Pluralism as Product: Ruminations on Religion and Foreign Policy: A Crosspost from Religion in American History

Since I don’t always have time to peruse the headlines every morning, I’ve set up a few Google Alerts to keep me informed of new articles, blogs, press releases, and videos related to my interests. My Friday mornings have become a luxury not only because I have much of the day devoted to writing, but because I can review the headlines relevant to my research. For instance, this morning, not only did I learn that Shaun Casey, director of the new Office of Faith-Based Community Initiatives at the U.S. State Department, will be speaking at Emory next week [colleagues in Atlanta, consider me jealous], but also that the Ambassador at Large for International Religious Freedom, Suzan Johnson Cook, held a rountable discussion on the role of female religious leaders in promoting religious freedom. The headlines, and this developing (and much more public) effort by the State Department to court religious figures and groups left me pondering the state of this field of research and its relationship to American Religious History.
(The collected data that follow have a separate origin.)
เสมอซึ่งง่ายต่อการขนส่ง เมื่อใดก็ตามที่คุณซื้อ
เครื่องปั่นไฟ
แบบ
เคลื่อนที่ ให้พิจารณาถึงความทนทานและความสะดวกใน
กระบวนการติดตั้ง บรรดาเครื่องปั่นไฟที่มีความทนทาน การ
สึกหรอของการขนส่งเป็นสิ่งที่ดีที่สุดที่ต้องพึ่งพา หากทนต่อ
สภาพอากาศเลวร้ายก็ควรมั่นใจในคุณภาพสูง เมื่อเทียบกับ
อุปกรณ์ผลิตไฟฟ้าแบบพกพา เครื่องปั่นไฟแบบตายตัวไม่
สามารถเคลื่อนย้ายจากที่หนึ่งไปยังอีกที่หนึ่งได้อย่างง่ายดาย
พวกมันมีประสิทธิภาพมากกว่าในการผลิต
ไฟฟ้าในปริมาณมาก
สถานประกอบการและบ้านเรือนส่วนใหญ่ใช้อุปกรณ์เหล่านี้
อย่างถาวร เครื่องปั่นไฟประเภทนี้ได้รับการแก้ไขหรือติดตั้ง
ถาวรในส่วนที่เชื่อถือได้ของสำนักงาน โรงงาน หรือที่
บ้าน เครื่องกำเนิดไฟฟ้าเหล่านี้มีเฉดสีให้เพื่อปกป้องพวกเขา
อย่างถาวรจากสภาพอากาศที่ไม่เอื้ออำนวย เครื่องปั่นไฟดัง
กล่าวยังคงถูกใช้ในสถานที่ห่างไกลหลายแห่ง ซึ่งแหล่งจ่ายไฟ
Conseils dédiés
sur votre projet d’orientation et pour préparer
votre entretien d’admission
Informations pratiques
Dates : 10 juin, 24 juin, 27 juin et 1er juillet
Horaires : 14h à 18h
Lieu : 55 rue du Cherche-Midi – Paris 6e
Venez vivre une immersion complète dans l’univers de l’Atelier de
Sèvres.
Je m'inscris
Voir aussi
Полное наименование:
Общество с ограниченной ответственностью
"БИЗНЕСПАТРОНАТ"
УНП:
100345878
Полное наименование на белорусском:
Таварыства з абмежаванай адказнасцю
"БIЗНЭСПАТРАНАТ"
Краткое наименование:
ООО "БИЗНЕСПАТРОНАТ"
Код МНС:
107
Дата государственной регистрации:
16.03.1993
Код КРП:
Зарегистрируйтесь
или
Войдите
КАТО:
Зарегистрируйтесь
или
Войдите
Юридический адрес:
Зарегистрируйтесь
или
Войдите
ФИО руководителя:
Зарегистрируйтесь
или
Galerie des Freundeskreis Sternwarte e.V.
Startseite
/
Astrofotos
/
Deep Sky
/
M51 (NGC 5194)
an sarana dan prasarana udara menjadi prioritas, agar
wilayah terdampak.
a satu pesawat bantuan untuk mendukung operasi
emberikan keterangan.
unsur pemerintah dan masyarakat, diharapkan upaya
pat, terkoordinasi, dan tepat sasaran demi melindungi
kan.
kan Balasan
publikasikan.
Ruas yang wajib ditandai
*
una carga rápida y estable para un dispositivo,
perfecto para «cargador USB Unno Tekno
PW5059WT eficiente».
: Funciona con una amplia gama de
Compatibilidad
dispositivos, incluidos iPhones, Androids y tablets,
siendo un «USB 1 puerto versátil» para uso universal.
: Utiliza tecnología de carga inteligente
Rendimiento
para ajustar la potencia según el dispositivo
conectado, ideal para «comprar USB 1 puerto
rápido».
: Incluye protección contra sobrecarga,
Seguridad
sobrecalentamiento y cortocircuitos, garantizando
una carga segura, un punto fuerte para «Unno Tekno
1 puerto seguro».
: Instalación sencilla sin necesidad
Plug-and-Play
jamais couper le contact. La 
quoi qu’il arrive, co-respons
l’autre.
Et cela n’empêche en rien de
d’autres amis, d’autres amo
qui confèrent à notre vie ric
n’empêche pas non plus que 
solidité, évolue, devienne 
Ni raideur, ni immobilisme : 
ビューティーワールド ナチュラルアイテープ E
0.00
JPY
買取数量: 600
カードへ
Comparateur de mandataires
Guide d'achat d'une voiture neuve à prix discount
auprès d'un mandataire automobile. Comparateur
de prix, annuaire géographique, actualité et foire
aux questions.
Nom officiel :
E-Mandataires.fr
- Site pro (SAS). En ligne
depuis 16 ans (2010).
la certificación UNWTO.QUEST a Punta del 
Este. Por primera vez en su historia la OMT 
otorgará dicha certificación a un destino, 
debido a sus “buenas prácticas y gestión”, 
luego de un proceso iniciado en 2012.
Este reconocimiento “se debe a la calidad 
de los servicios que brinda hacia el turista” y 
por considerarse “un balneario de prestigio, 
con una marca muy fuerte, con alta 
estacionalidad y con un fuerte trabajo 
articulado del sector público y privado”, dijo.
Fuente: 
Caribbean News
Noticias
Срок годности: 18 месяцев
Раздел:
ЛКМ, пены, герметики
The fact that religion has become a significant policy and diplomatic concern for the State Department and U.S. military, I think, places the field of American Religious History/Studies at an interesting historiographical moment. And here’s my wild assertion for the day: a field that has largely put Sidney Ahlstrom in its past is being confronted by his work in the present.

As I see it, Ahlstrom’s primary concern in A Religious History of the American People is to understand American religious pluralism. To do so, he provides a narrative in tension. On one hand, he presents a nation that possessed a diversity of traditions in its early years [let’s bracket for a moment the conversation about how accurate or successful he is at this] and, on the other, a nation increasing in diversity so rapidly as to call into question what precisely unifies it. Along the way–the long and scenic route, no doubt–he posits religious liberty paired with a concern for the public good as central to religion in America and, perhaps, democracy in America as well. Analysis of the argument itself as well as the following four decades of scholarship tell us that he gave preference to white, liberal Protestants as the arbiters and custodians of this impulse, leaving all other groups standing on the sidelines or as players waiting to be tapped to enter into a game where their role would be limited and they would be pressured to conform. After important and significant work in the correction of the idea that white, liberal Protestants are at the center of American religious history, the field seems to be returning to this idea, but with attention to its power in shaping conceptual frameworks and its susceptibility in being influenced by the secular things it claimed to challenge.

While our understanding of Ahlstrom, this thesis, and his evidence have changed–and here’s my assertion for the day–the “essence” he identified for American Religious History, for the United States as an imagined community a nation endures despite a robust historiography. The idea that America and/or American democracy is exceptional continues to be traced to this notion of a unique religious toleration, particularly a consensus about its basis in religious liberty + concern for the public good–a consensus that the State Department seems to be conflating with “real” religion.  Despite numerous scholars showing the emptiness of this particular argument, the idea that America’s exceptional identity is its freedom of religion endures.

As Elizabeth Shakman Hurd pointed out this week in “Losing Faith in Faith-Based Outreach,” the internationalization of this notion of American identity and statecraft has dramatic effects:

As well intentioned as these efforts appear, they raise serious concerns about government’s relationship with religion. Such projects require the government to decide which groups count as religious and worthy of engagement. Here the state must choose among vying sects and authorities, privileging some at the expense of others. There may be no agreement within a particular religious tradition on who speaks authoritatively for that tradition, who is in and out of favor, which texts and practices represent the core of the tradition and so forth. For the government to decide which groups are in and out grants sanction to some theological understandings and practices over others.

Drawing upon, perhaps, Talal Asad (and even Heidi Klum), Shakman Hurd points to the implicit power dynamics of these initiatives. Besides the issue that the United States and others are investing resources in religious communities, there is the issue of how they are doing so. For instance, Hurd directs readers’ attention to U.S. military efforts in Afghanistan to promote religious tolerance in which the military “has built religious schools and sponsored trips like the Voices of Religious Tolerance tour to Amman, Jordan, where influential Afghans toured mosques, parks and shopping malls to learn about life in a religiously tolerant country.”

It is efforts like these that seem likely to cause scholars of American religions to face Ahlstrom’s  questions again, but from outside the academy rather than within it. An e.g. of Hugh Urban’s (and David Chidester’s) methodological approach to the study of religion,  that “religion” is not “solely a product of scholars or academic institutions” but “an extremely complex historical process” occurring in the streets and, also to a significant degree, in government agencies.